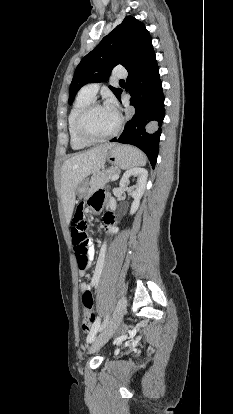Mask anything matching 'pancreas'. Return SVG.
<instances>
[{
	"label": "pancreas",
	"instance_id": "obj_1",
	"mask_svg": "<svg viewBox=\"0 0 233 414\" xmlns=\"http://www.w3.org/2000/svg\"><path fill=\"white\" fill-rule=\"evenodd\" d=\"M119 174L120 170L117 167H111L109 169L94 173L89 183V193L103 187L107 182L111 181L114 176H119Z\"/></svg>",
	"mask_w": 233,
	"mask_h": 414
}]
</instances>
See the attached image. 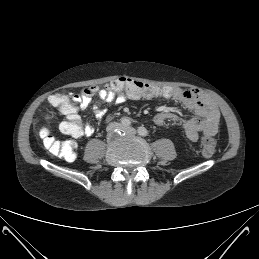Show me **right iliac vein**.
<instances>
[{
    "label": "right iliac vein",
    "mask_w": 259,
    "mask_h": 259,
    "mask_svg": "<svg viewBox=\"0 0 259 259\" xmlns=\"http://www.w3.org/2000/svg\"><path fill=\"white\" fill-rule=\"evenodd\" d=\"M119 128H121V125L119 123H112L108 126V131H113Z\"/></svg>",
    "instance_id": "right-iliac-vein-1"
}]
</instances>
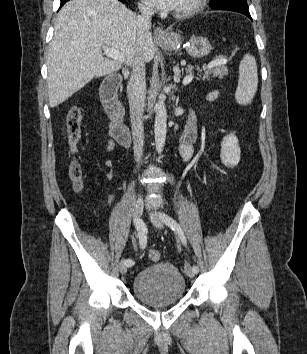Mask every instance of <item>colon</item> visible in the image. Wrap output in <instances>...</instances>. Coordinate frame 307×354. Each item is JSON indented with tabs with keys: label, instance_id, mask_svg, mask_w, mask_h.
I'll return each instance as SVG.
<instances>
[{
	"label": "colon",
	"instance_id": "1",
	"mask_svg": "<svg viewBox=\"0 0 307 354\" xmlns=\"http://www.w3.org/2000/svg\"><path fill=\"white\" fill-rule=\"evenodd\" d=\"M80 121L81 113L78 107L72 106L65 116L64 128L66 140L69 147L75 150L80 140ZM70 177L73 185L76 189L82 188V171L79 163L73 162L69 169ZM148 258L152 261H158L160 259V253L156 250H150L148 252Z\"/></svg>",
	"mask_w": 307,
	"mask_h": 354
}]
</instances>
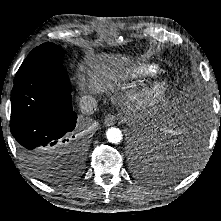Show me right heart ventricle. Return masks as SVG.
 <instances>
[{
  "label": "right heart ventricle",
  "mask_w": 221,
  "mask_h": 221,
  "mask_svg": "<svg viewBox=\"0 0 221 221\" xmlns=\"http://www.w3.org/2000/svg\"><path fill=\"white\" fill-rule=\"evenodd\" d=\"M142 71L145 73H157L159 70L155 66H143Z\"/></svg>",
  "instance_id": "1"
}]
</instances>
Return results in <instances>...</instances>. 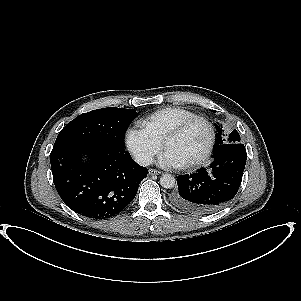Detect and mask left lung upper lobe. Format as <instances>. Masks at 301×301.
<instances>
[{"label": "left lung upper lobe", "mask_w": 301, "mask_h": 301, "mask_svg": "<svg viewBox=\"0 0 301 301\" xmlns=\"http://www.w3.org/2000/svg\"><path fill=\"white\" fill-rule=\"evenodd\" d=\"M215 112V111H214ZM218 133H217V141H216V145L214 148V152H217L221 149H223L226 145L228 144H232V143H240V135L237 132V130H234L231 132V134L229 135L228 140H226L224 138L225 134H223V130L222 127L220 128L217 124L215 125Z\"/></svg>", "instance_id": "1"}]
</instances>
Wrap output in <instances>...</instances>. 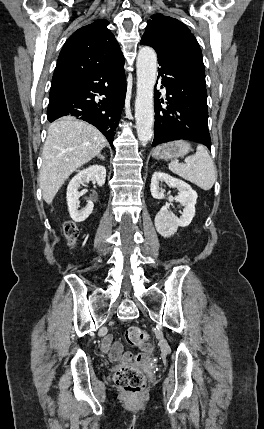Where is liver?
<instances>
[{
    "instance_id": "1",
    "label": "liver",
    "mask_w": 264,
    "mask_h": 429,
    "mask_svg": "<svg viewBox=\"0 0 264 429\" xmlns=\"http://www.w3.org/2000/svg\"><path fill=\"white\" fill-rule=\"evenodd\" d=\"M106 145L104 135L81 120L68 116L50 124L39 174L45 202L51 204L65 180L97 156Z\"/></svg>"
}]
</instances>
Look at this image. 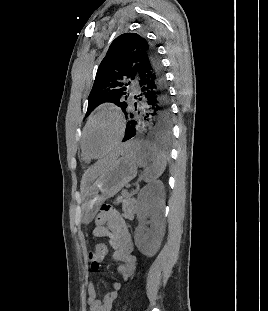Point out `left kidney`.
<instances>
[{
  "instance_id": "left-kidney-1",
  "label": "left kidney",
  "mask_w": 268,
  "mask_h": 311,
  "mask_svg": "<svg viewBox=\"0 0 268 311\" xmlns=\"http://www.w3.org/2000/svg\"><path fill=\"white\" fill-rule=\"evenodd\" d=\"M164 206V185L161 181H155L140 191L136 206L139 225L134 239L138 250L147 257L154 256L160 248L164 236ZM147 224H150L149 229Z\"/></svg>"
}]
</instances>
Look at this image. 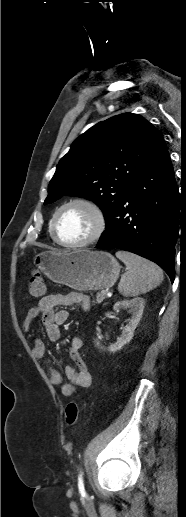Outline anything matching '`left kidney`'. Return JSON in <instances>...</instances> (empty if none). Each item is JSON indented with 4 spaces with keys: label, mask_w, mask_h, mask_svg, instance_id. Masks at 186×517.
<instances>
[{
    "label": "left kidney",
    "mask_w": 186,
    "mask_h": 517,
    "mask_svg": "<svg viewBox=\"0 0 186 517\" xmlns=\"http://www.w3.org/2000/svg\"><path fill=\"white\" fill-rule=\"evenodd\" d=\"M144 299L137 297L131 300H124L115 303L113 306L114 311L119 312L122 309H128V312L131 313V318L129 319L128 324L123 328L121 336L117 339L116 343L111 344L107 350L110 352H116L120 350L125 344L129 343L133 337L134 330L136 329L144 309ZM95 345L98 348L100 344L97 340H95Z\"/></svg>",
    "instance_id": "1"
}]
</instances>
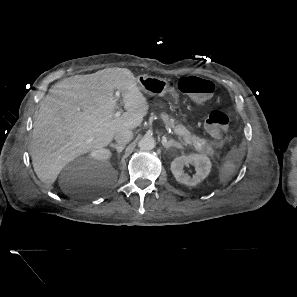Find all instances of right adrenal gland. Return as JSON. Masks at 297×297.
Here are the masks:
<instances>
[{
	"mask_svg": "<svg viewBox=\"0 0 297 297\" xmlns=\"http://www.w3.org/2000/svg\"><path fill=\"white\" fill-rule=\"evenodd\" d=\"M110 147L116 149L117 153H121L122 150L125 148V145L110 144Z\"/></svg>",
	"mask_w": 297,
	"mask_h": 297,
	"instance_id": "right-adrenal-gland-1",
	"label": "right adrenal gland"
}]
</instances>
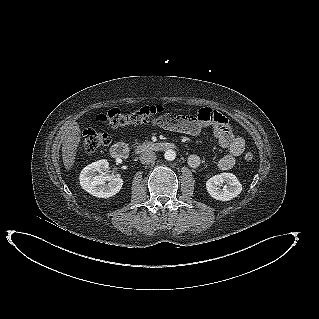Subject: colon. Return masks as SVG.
I'll return each instance as SVG.
<instances>
[{"instance_id":"1","label":"colon","mask_w":319,"mask_h":319,"mask_svg":"<svg viewBox=\"0 0 319 319\" xmlns=\"http://www.w3.org/2000/svg\"><path fill=\"white\" fill-rule=\"evenodd\" d=\"M163 111L159 105L143 106L130 112H123L118 108L106 110L99 119L111 127L134 126L149 122L157 118ZM111 138L107 133L97 129H88L82 135L81 148L90 153L107 146ZM243 158L247 162L254 160V153L246 151Z\"/></svg>"}]
</instances>
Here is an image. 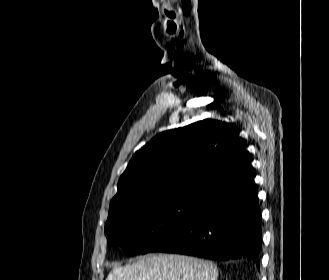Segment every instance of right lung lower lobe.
<instances>
[{"mask_svg":"<svg viewBox=\"0 0 329 280\" xmlns=\"http://www.w3.org/2000/svg\"><path fill=\"white\" fill-rule=\"evenodd\" d=\"M249 164L216 180L176 232L150 252L260 264L261 214Z\"/></svg>","mask_w":329,"mask_h":280,"instance_id":"right-lung-lower-lobe-1","label":"right lung lower lobe"}]
</instances>
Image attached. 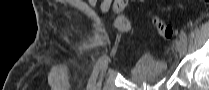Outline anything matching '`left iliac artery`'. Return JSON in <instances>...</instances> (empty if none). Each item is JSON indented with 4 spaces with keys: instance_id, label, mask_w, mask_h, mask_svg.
Segmentation results:
<instances>
[{
    "instance_id": "left-iliac-artery-1",
    "label": "left iliac artery",
    "mask_w": 209,
    "mask_h": 90,
    "mask_svg": "<svg viewBox=\"0 0 209 90\" xmlns=\"http://www.w3.org/2000/svg\"><path fill=\"white\" fill-rule=\"evenodd\" d=\"M179 36H181L180 38H181V40H182L183 42L187 43V37H186V35L184 34V29H180V31H179Z\"/></svg>"
}]
</instances>
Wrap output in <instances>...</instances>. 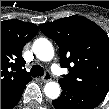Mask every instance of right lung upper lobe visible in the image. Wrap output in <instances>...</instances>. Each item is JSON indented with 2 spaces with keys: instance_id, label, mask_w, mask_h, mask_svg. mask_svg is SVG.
<instances>
[{
  "instance_id": "1",
  "label": "right lung upper lobe",
  "mask_w": 109,
  "mask_h": 109,
  "mask_svg": "<svg viewBox=\"0 0 109 109\" xmlns=\"http://www.w3.org/2000/svg\"><path fill=\"white\" fill-rule=\"evenodd\" d=\"M38 27L17 19L1 21V96L32 80L24 68L22 49Z\"/></svg>"
}]
</instances>
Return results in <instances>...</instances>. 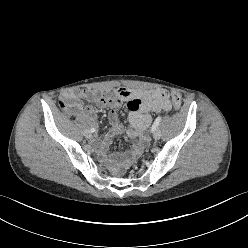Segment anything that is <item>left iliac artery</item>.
<instances>
[{
  "instance_id": "1",
  "label": "left iliac artery",
  "mask_w": 248,
  "mask_h": 248,
  "mask_svg": "<svg viewBox=\"0 0 248 248\" xmlns=\"http://www.w3.org/2000/svg\"><path fill=\"white\" fill-rule=\"evenodd\" d=\"M160 121H161V116H158L152 125V132L156 130V128L159 126Z\"/></svg>"
}]
</instances>
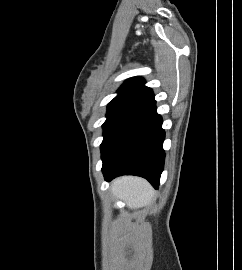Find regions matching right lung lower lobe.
<instances>
[{
	"mask_svg": "<svg viewBox=\"0 0 242 270\" xmlns=\"http://www.w3.org/2000/svg\"><path fill=\"white\" fill-rule=\"evenodd\" d=\"M155 103L153 99L137 107L102 154L105 180L124 174L137 175L158 188L165 159V132Z\"/></svg>",
	"mask_w": 242,
	"mask_h": 270,
	"instance_id": "1",
	"label": "right lung lower lobe"
}]
</instances>
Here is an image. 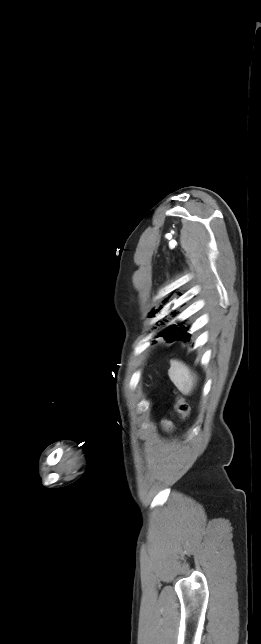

........

◆ WORK REQUIRED ◆
Please copy the listing word for word, from the line containing "Find regions matching right lung lower lobe." through the end of the listing, including both of those lines, and leave out the pictures.

◆ RESULT FOR THIS EXERCISE ◆
Find regions matching right lung lower lobe.
<instances>
[{
	"mask_svg": "<svg viewBox=\"0 0 242 270\" xmlns=\"http://www.w3.org/2000/svg\"><path fill=\"white\" fill-rule=\"evenodd\" d=\"M155 103L153 99L137 107L102 154L105 180L124 174L137 175L158 188L165 159V132Z\"/></svg>",
	"mask_w": 242,
	"mask_h": 270,
	"instance_id": "1",
	"label": "right lung lower lobe"
}]
</instances>
Here is an image. 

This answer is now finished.